Monday, March 4, 2013

Newspaper Research: 249 Clermont Avenue

Over the summer, I ordered my great-grandparents' 1923 marriage license, and saw that my great-grandfather, John O'Hara gave his address as 249 Clermont Avenue, an address I was theretofore unfamiliar with.

1923, O'Hara-Quinn marriage license
Brooklyn Daily Standard Union, 15 Sept. 1924
This week I was searching the Brooklyn Daily Standard Union on Fulton History, and found an ad from the next year, offering a furnished apartment to let at 249 Clermont Ave. This was not something I had ever thought of using newspaper research for, but I realized that it gives a wonderful picture of what the building would have been like at the approximate time that John O'Hara was living there. (One thing that's not entirely clear to me at the moment is whether the entire family was living there, or whether 27-year-old John had moved out and was living on his own. For context: In 1920, 23-year-old John was living with his parents at 303 Vanderbilt Ave; in 1925, his 26-year-old brother Eugene W. O'Hara was living with their parents at 509 6th St. The pattern does seem to be living at home as a young adult, up until marriage, but I can't be sure that it holds universally.)

The 15 September 1924 ad reads "249 CLERMONT AVE., near DeKalb: large, small rooms, kitchenette; phone; electric."

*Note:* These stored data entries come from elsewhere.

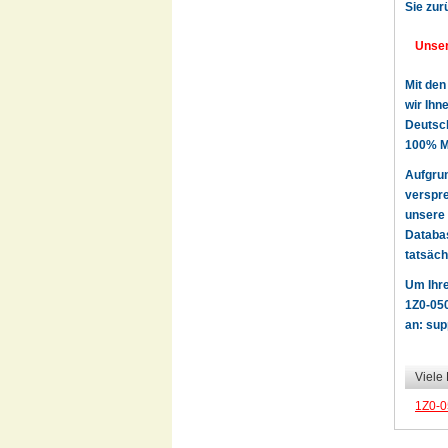
Sie zur
Unser
Mit den
wir Ihn
Deutsch
100% Ma
Aufgru
verspre
unsere 
Databas
tatsäch
Um Ihre
1Z0-050
an:
sup
Viele
1Z0-0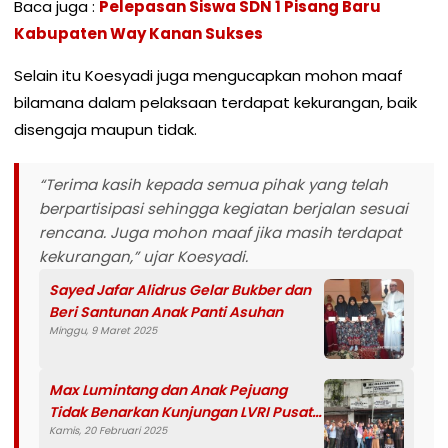
Baca juga :
Pelepasan Siswa SDN 1 Pisang Baru
Kabupaten Way Kanan Sukses
Selain itu Koesyadi juga mengucapkan mohon maaf
bilamana dalam pelaksaan terdapat kekurangan, baik
disengaja maupun tidak.
“Terima kasih kepada semua pihak yang telah
berpartisipasi sehingga kegiatan berjalan sesuai
rencana. Juga mohon maaf jika masih terdapat
kekurangan,” ujar Koesyadi.
Sayed Jafar Alidrus Gelar Bukber dan
Beri Santunan Anak Panti Asuhan
Minggu, 9 Maret 2025
Max Lumintang dan Anak Pejuang
Tidak Benarkan Kunjungan LVRI Pusat :
Kamis, 20 Februari 2025
Resahkan Warga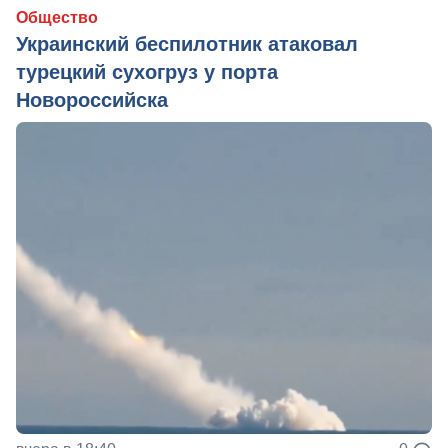
Общество
Украинский беспилотник атаковал
турецкий сухогруз у порта
Новороссийска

Since not every building in the city would have had electricity, much less phones, in the early 1920s, this is very enlightening! I suspect that the building was in a nice area and had better amenities than some. Now I'm hoping that the Brooklyn Daily Eagle and the Brooklyn Daily Standard Union contain similar references to other apartment buildings that my family lived in, which would be a great resource for establishing some information about the lifestyle and socioeconomic status of various families.